Janey Got Her Gun
In glory's shadow lie unspeakable cruelties, meted out by cadets, unpoliced by the administration. "They say all this stuff about honor and discipline," commented one cadet. "But it's not honor. It's boys taking boys and tearing them apart."
This sanctimonious sadism evolved over the years. At first, the Citadel looked back in anger at the South's defeat and ignominious humbling during Reconstruction. And for the next century and a half, smoldering Southern resentment fused with untrammeled adolescent masculinity. What was once a three-month hazing ordeal for freshmen gradually spanned the entire first year. None were spared the relentless torture; "in the end, they all broke." By the early seventies, the culture of cruelty was out of control. Injuries to cadets were "not only common, but expected, especially broken wrists caused by attempts on the part of the freshmen to deflect the swats of upper classmen," wrote one cadet in the school paper. And reformers invariably met defeat. Adm. James Stockdale, brought in to clean the school up in 1979, left in disgust after a year of frustrated reforms, saying the place reminded him of the North Vietnamese POW camp he had endured for eight years. At the Citadel, the inmates ran the asylum, and they nearly ran it into the ground.
By the time Faulkner applied, enrollments had dropped almost as far as morale. Here was a chance for the school to reinvent itself, to enter the twentieth century in its last decade. Instead, the Citadel and its supporters--students, administrators, alumni, Charleston loyalists--used every conceivable subterfuge to insure that Faulkner would not succeed. "Save the Males" appeared on bumper stickers and banners all over the state--as if one woman threatened an entire gender. (Well, Napoleon did apparently comment that "he who is full of courage and sang-froid before an enemy battery sometimes trembles before a skirt.")
Faulkner's case riveted the nation's attention on this largely forgotten educational throwback to that antebellum fusion of Southern chivalry and viciousness. And, recounting those terrible weeks, Manegold's book reveals for the first time why Faulkner really left. That Faulkner was reviled, scorned and harassed routinely, mocked with obscene T-shirts worn proudly all over the state, is well- known. And the way she was shunned and isolated is testament, albeit a twisted one, that the Citadel system works. "A lone wolf will find it impossible to survive within the Corps," is the way the student handbook puts it. "Your classmates are your only companions.... These classmates are your sole source of support and aid at this time. They will be your friends for life."
Not Shannon Faulkner's friends for life. Frozen out, she had nowhere to turn for the support the school claims is essential for survival. The school wanted her to fail.

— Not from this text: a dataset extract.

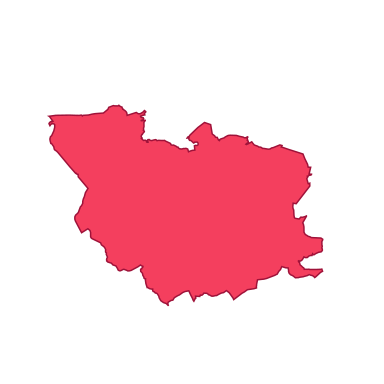 Acuitzio, Michoacán, Mexico, rotated 64°
{"feature_id": "50627088B81334633905607", "entity_name": "Acuitzio", "entity_type": "district", "adm_level": 2, "iso_a3": "MEX", "parent_name": "Mexico", "parent_adm1": "Michoacán", "projection": "natural_earth1", "projection_center": [-101.348, 19.472], "detail": "fine", "context": "isolated", "style": "filled", "palette": "rose", "viewbox_px": 384, "rotation_deg": 64, "n_neighbors": 0, "source": "geoboundaries", "source_scale": "gbopen_adm2", "svg_char_len": 6030}
<svg xmlns="http://www.w3.org/2000/svg" viewBox="0 0 384 384"><g transform="rotate(64 192 192)"><path d="M180.2,309.1L179.4,301.7L181.8,300.6L184.0,300.9L187.7,302.7L188.9,302.8L190.1,302.3L197.6,296.4L199.7,296.6L202.7,295.1L204.5,294.8L206.1,294.9L207.1,295.6L208.2,296.0L209.2,295.6L210.5,296.4L213.5,296.5L214.5,297.8L215.6,298.6L216.2,298.5L216.6,298.9L218.0,298.4L220.7,295.6L222.8,295.1L225.1,292.8L228.0,292.5L229.7,292.6L230.3,292.3L231.1,291.6L231.4,290.9L231.5,289.3L231.4,288.5L231.4,287.7L231.8,286.9L233.8,285.0L234.8,284.3L235.5,282.6L235.8,281.0L235.5,273.1L235.0,270.3L236.3,269.7L237.3,268.7L238.1,269.3L238.5,270.6L239.0,270.9L238.8,271.6L239.0,272.1L240.4,272.7L241.0,272.9L242.4,272.4L243.6,272.2L245.1,272.7L247.4,272.6L248.5,272.9L249.3,272.5L249.7,271.8L251.0,272.6L254.2,273.6L258.3,274.2L258.6,273.5L260.1,272.7L260.7,272.0L261.7,270.7L262.0,269.9L263.5,270.6L264.4,270.5L265.3,269.6L266.7,269.3L267.4,268.3L268.0,267.9L268.4,267.8L271.0,267.5L272.7,267.9L276.0,267.7L278.9,266.1L281.0,264.0L284.0,263.0L282.7,262.9L281.5,262.5L280.6,261.7L280.3,258.4L280.7,256.9L280.7,256.3L279.6,254.9L279.2,253.7L278.9,250.1L279.0,248.6L278.3,244.3L278.4,241.9L279.4,238.2L284.0,238.3L287.5,238.2L290.0,238.4L291.0,238.2L289.2,235.8L289.1,235.1L287.2,234.5L289.3,230.8L288.3,229.7L288.8,229.0L289.1,228.3L288.7,226.7L288.1,225.7L289.6,223.0L290.7,222.4L291.6,222.2L292.2,221.4L294.1,220.1L294.8,218.9L295.5,216.0L295.9,215.2L295.7,213.1L295.7,209.9L296.3,207.7L295.7,204.3L298.9,202.7L305.4,201.6L307.0,201.7L304.9,191.3L304.8,188.8L304.1,185.0L306.1,178.7L306.5,176.1L305.2,175.6L304.4,175.0L303.3,174.4L299.6,171.6L301.8,165.6L302.4,162.9L303.2,154.0L303.1,152.8L303.2,151.5L301.7,149.3L301.0,148.0L300.6,146.6L298.4,144.0L301.3,140.9L302.3,138.9L304.6,139.5L305.9,140.1L307.8,140.3L309.7,139.6L310.8,138.6L312.0,137.8L314.4,136.7L315.6,133.9L315.8,132.6L316.9,129.3L317.1,127.9L317.7,124.9L317.6,122.9L319.0,121.6L319.9,120.4L321.6,119.5L322.7,119.2L322.4,117.7L320.6,111.7L320.5,109.4L318.2,109.1L318.0,110.0L316.2,114.1L313.1,120.4L312.7,120.6L312.0,122.4L311.3,123.6L310.7,125.0L310.2,124.8L309.0,124.9L308.4,125.4L306.4,126.1L304.8,126.8L301.8,126.1L301.6,126.3L301.6,126.7L301.0,126.7L300.9,126.4L300.6,126.4L300.6,126.0L301.5,125.6L301.6,123.8L301.2,122.5L299.4,119.8L300.6,119.0L301.4,117.2L301.4,116.7L301.0,115.9L300.8,114.6L301.2,112.7L301.7,112.1L301.4,111.6L301.0,111.4L300.8,110.9L300.5,110.7L301.1,110.5L301.9,110.0L301.6,107.7L301.7,104.4L302.1,103.4L302.4,101.8L301.6,100.4L300.4,99.9L299.2,99.8L297.7,98.6L296.9,98.6L293.4,97.0L292.7,95.9L291.8,95.2L289.9,96.3L285.3,104.7L284.1,105.5L282.5,107.2L281.3,107.8L279.9,108.8L277.3,109.0L272.4,106.7L269.8,106.0L268.3,106.0L267.8,105.4L264.0,99.8L263.7,99.7L263.6,101.6L263.1,103.9L262.3,105.2L263.2,107.6L260.8,110.9L259.9,111.2L257.7,110.6L252.8,108.5L251.0,108.4L249.3,107.8L246.4,106.0L248.2,103.5L238.3,83.5L235.7,82.3L235.7,83.7L235.5,83.9L230.3,83.0L229.2,81.3L228.4,81.4L228.6,80.4L228.3,79.2L228.8,78.1L228.8,77.1L228.4,76.8L227.2,78.9L221.8,74.5L220.6,76.7L217.7,76.0L211.4,76.0L206.5,75.6L195.7,86.9L191.3,91.3L190.8,92.0L189.7,90.7L188.2,92.4L187.7,99.6L187.3,101.1L187.5,103.1L187.0,104.6L184.2,108.5L183.8,109.5L183.2,109.7L181.9,110.5L180.7,112.4L179.7,112.8L177.1,115.4L174.8,116.0L173.1,116.3L173.3,120.3L173.2,122.3L172.7,122.6L172.3,121.2L172.2,119.5L170.8,119.2L169.9,119.7L169.6,119.2L167.8,118.9L167.4,118.0L167.1,117.8L166.8,117.8L166.7,119.1L166.9,119.7L166.2,121.2L165.1,121.9L162.8,124.9L160.6,127.3L157.7,132.8L157.1,134.5L157.0,135.2L157.1,138.1L157.4,139.4L156.9,143.2L157.1,144.7L158.4,144.6L156.9,145.4L153.9,145.4L153.3,146.6L153.0,146.9L151.4,147.0L149.0,148.3L148.4,148.3L139.6,145.7L135.0,150.3L136.6,158.4L140.0,169.0L140.7,170.0L140.8,171.9L141.4,172.7L141.7,171.7L142.1,171.5L142.2,171.1L142.7,171.5L143.4,171.7L144.6,171.5L145.0,170.7L146.0,170.1L148.7,169.1L148.7,168.2L148.4,167.9L148.6,167.3L149.4,165.5L150.1,165.2L151.0,165.2L151.9,165.6L152.4,166.3L152.4,167.1L151.6,168.4L151.5,169.6L155.6,171.1L154.8,173.3L154.4,175.6L154.3,177.5L151.6,177.0L151.0,177.4L150.1,178.3L149.6,179.9L149.2,180.5L149.0,181.8L148.7,182.7L147.6,184.3L146.5,184.8L145.5,184.9L145.1,185.7L144.1,186.1L141.7,188.0L141.5,188.8L140.5,190.1L140.1,190.2L139.3,190.0L138.7,190.2L134.5,193.6L133.6,194.0L133.3,194.9L132.3,196.9L130.9,199.4L130.5,201.0L129.3,201.4L129.0,201.7L128.4,204.0L128.2,205.6L127.2,207.0L126.1,207.4L125.6,208.7L126.1,209.3L128.0,209.7L127.9,210.1L127.2,210.9L125.7,210.7L125.3,210.9L124.8,211.6L124.5,212.9L123.1,213.5L121.7,214.0L121.6,213.2L120.5,213.4L119.6,213.3L118.3,211.8L118.5,211.4L117.8,210.5L116.9,208.4L116.4,208.2L115.3,208.7L114.8,208.1L114.2,208.0L113.0,207.3L112.6,206.8L112.0,206.4L108.3,204.7L107.3,202.7L107.1,202.6L106.8,203.0L106.0,205.9L105.6,206.3L105.4,206.1L105.6,205.4L105.7,204.7L104.9,203.3L103.8,203.3L102.9,204.7L101.9,205.2L101.3,205.0L101.5,202.7L102.0,200.6L100.8,200.5L100.3,199.8L99.9,198.6L99.4,198.3L97.9,199.1L98.5,200.4L98.7,201.4L98.9,203.3L98.8,204.7L98.0,206.1L96.1,207.2L94.7,216.7L94.0,216.4L91.9,215.9L90.7,216.1L89.4,216.6L88.2,217.3L87.6,217.4L87.2,218.0L86.2,217.8L85.7,217.9L85.0,217.7L84.6,218.2L83.8,218.7L83.2,219.3L82.0,219.7L82.2,220.4L82.0,221.2L80.6,223.9L79.9,224.7L79.8,225.3L79.4,229.7L80.8,231.3L82.2,237.0L79.2,244.5L78.2,247.7L77.4,251.4L75.3,256.4L75.6,257.2L74.3,257.8L73.8,259.6L72.5,262.2L69.1,268.6L63.4,280.8L61.3,287.2L61.6,287.0L67.6,286.0L67.6,286.6L67.5,287.3L66.9,287.6L66.9,288.6L67.2,289.7L67.9,290.6L70.1,290.6L69.4,289.3L69.2,288.5L69.6,287.2L70.2,286.3L71.3,285.9L73.6,287.0L76.5,289.4L79.8,293.4L80.3,295.0L82.1,296.5L83.9,297.1L86.5,297.6L86.9,297.0L90.7,296.4L93.0,297.0L93.8,297.0L95.9,295.8L97.6,295.2L116.4,290.6L124.3,288.4L124.5,287.8L125.1,287.8L125.8,287.4L126.2,286.7L128.5,287.6L143.2,283.9L145.8,288.0L149.1,290.9L150.6,292.7L152.5,294.3L154.3,295.2L155.8,297.2L156.5,298.9L160.6,303.2L161.2,304.8L161.8,306.8L163.0,308.2L165.0,309.2L166.9,309.5L180.2,309.1Z" fill="#f43f5e" stroke="#9f1239" stroke-width="1.5"/></g></svg>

Much worse, though, is what actually happened. A few days before she left home for the Citadel, Faulkner was in a grocery store in her hometown when she was grabbed from behind by a man whose face she never saw. "I can't touch you while you're on campus," he said to her. "But I can get to your parents. I know a place where I can watch them burn." On her first day on campus, she heard that voice again, coming from a group of men near the entrance to the barracks. It was at that point that she lost her lunch and spent the rest of the week in the infirmary, unable to hold anything down. It wasn't that she was overweight, out of shape or a girl; Shannon Faulkner suffered from battle stress.
Many observers thought Faulkner a failure who had demanded entry only to discover that she couldn't make the grade. But her persistence over those three years of constant torment and threat, her steadfast resolve and impish sense of humor, suggested more courage than any of the male cadets at the Citadel would ever be called on to show. It was Faulkner--not the Citadel cadets--who had the right stuff, the stuff that makes for the honorable "citizen soldier." She opened the door for other women, who have followed her into the Citadel, seeking its particular brand of physical and mental torture as a way to test their limits and to cement bonds of friendship and love born of mutual--and equal--victimization.

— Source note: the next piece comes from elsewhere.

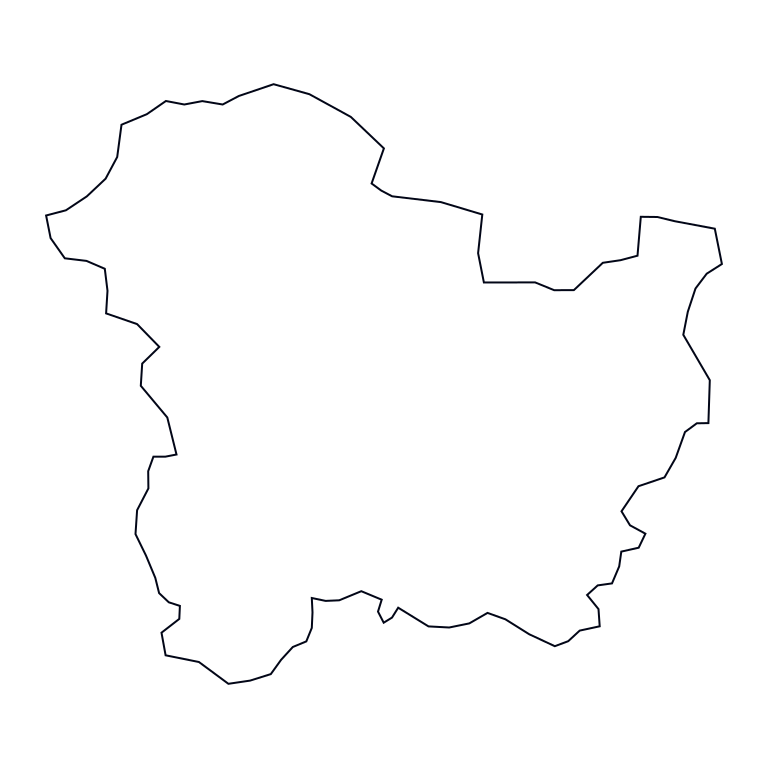 the border of Targovishte
{"feature_id": "BGR-2257", "entity_name": "Targovishte", "entity_type": "Province", "adm_level": 1, "iso_a3": "BGR", "parent_name": "Bulgaria", "parent_adm1": "", "projection": "robinson", "projection_center": [26.357, 43.248], "detail": "fine", "context": "isolated", "style": "outline", "palette": "ink", "viewbox_px": 768, "rotation_deg": 0, "n_neighbors": 0, "source": "natural_earth", "source_scale": "10m", "svg_char_len": 1438}
<svg xmlns="http://www.w3.org/2000/svg" viewBox="0 0 768 768"><path d="M383.7,622.7L378.0,611.6L381.7,599.7L361.3,591.2L339.2,600.3L325.6,600.9L311.8,598.0L312.5,612.4L311.8,627.9L306.3,641.4L292.8,647.0L281.1,659.8L270.8,674.1L250.1,680.6L228.4,683.8L198.9,662.0L165.6,655.3L161.5,632.7L179.3,618.9L179.9,605.9L168.8,602.3L159.1,593.1L155.3,577.9L146.0,555.6L135.5,534.1L137.1,510.2L148.4,488.4L148.2,471.2L153.4,456.7L165.2,456.7L176.5,454.5L167.3,417.5L140.8,385.8L142.2,363.6L159.3,346.9L137.1,324.1L106.1,313.4L107.5,290.8L104.8,268.8L86.5,260.9L64.8,258.3L50.6,238.1L46.1,215.5L65.9,210.3L86.8,196.4L105.6,178.7L117.2,157.0L121.5,124.7L146.8,114.2L165.9,101.0L184.3,104.5L202.3,101.1L222.7,104.5L238.8,96.0L273.6,84.2L309.4,94.2L350.8,116.9L383.9,148.4L371.6,183.5L381.3,190.6L392.1,196.3L440.9,202.1L482.3,214.5L478.1,253.2L483.9,282.5L535.1,282.4L554.2,290.2L573.9,290.1L602.8,262.8L620.5,260.2L637.5,255.7L640.8,216.8L657.4,217.0L674.7,221.2L714.8,228.7L721.9,264.0L706.7,273.7L695.5,288.5L687.8,311.8L683.3,334.8L709.8,380.2L708.4,423.1L696.8,423.3L685.0,432.0L675.7,457.9L664.5,477.4L638.5,486.2L621.5,511.3L630.0,525.3L645.4,533.7L638.7,547.7L621.3,551.6L619.2,566.4L612.0,583.4L597.7,585.4L587.1,595.0L598.5,609.1L599.7,626.3L579.7,630.6L568.2,641.2L554.8,646.2L529.3,634.3L505.4,619.3L487.5,612.9L469.3,623.4L449.2,627.5L428.5,626.4L398.2,607.7L392.0,617.6L383.7,622.7Z" fill="none" stroke="#020617" stroke-width="2"/></svg>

Manegold tells this story deftly, with an effective mix of perverse curiosity and growing disdain and horror. Her journalistic reportage is crisp and clear, but it's mixed with moments when Manegold exults in her freedom from journalistic constraints. Occasionally, she lays on the metaphors thick as molasses, her prose becoming overladen with competing scents, like "mildew and magnolias," and coincidences are accorded a portentous historical significance. And in the book's finale, she relies on a series of anonymous, uncorroborated e-mail messages from a current cadet she identifies only as "V."